Lebih lanjut, mengenai protes penolakan dari sejumlah pegiat korupsi, Trimedya malah menilainya sebagai upaya menjatuhkan Budi.
“Itu kampanye hitam pak Budi Gunawan soal rekening gendut itu. Kalau mau jujur ada banyak nama-nama lain juga kan (yang dikabarkan punya rekening gendut),” pungkasnya.
Dalam kesempatan ini, Trimedya juga menyanggah peran Mega dalam menyodorkan sang mantan anak buah. “Enggak (ada usulan dari PDIP), itu hak prerogative presiden. Enggak ada masukan dari Bu Mega. Sepanjang saya tahu bu Mega tidak pernah menyorong-nyorongkan Budi Gunawan kepada pak Jokowi,” kata Trimedya.
Dia menambahkan Jokowi pasti mempertimbangkan memilih Budi karena alasan sudah kenal.

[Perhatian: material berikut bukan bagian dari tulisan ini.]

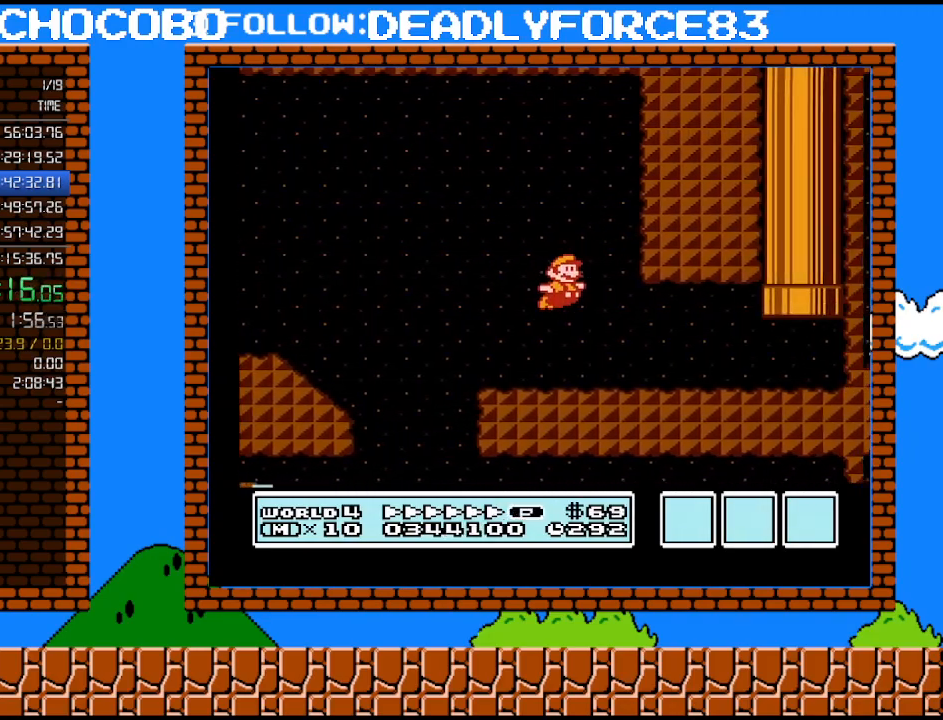
{"buttons": ["A", "B", "DPAD_UP", "DPAD_LEFT"], "events": [[350, "DPAD_UP", "down"], [417, "DPAD_RIGHT", "up"], [450, "A", "down"], [450, "DPAD_LEFT", "down"]]}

Dia yakin Jokowi tidak akan asal pilih tanpa pertimbangan penuh, apalagi sekedar karena titipan.
“Soal penilaian subjektif, itu pasti ada. Enggak mungkin orang yang enggak punya kemampuan jadi ajudan. Jadi ajudan itu kan pasti orang-orang pilihan,” tuturnya.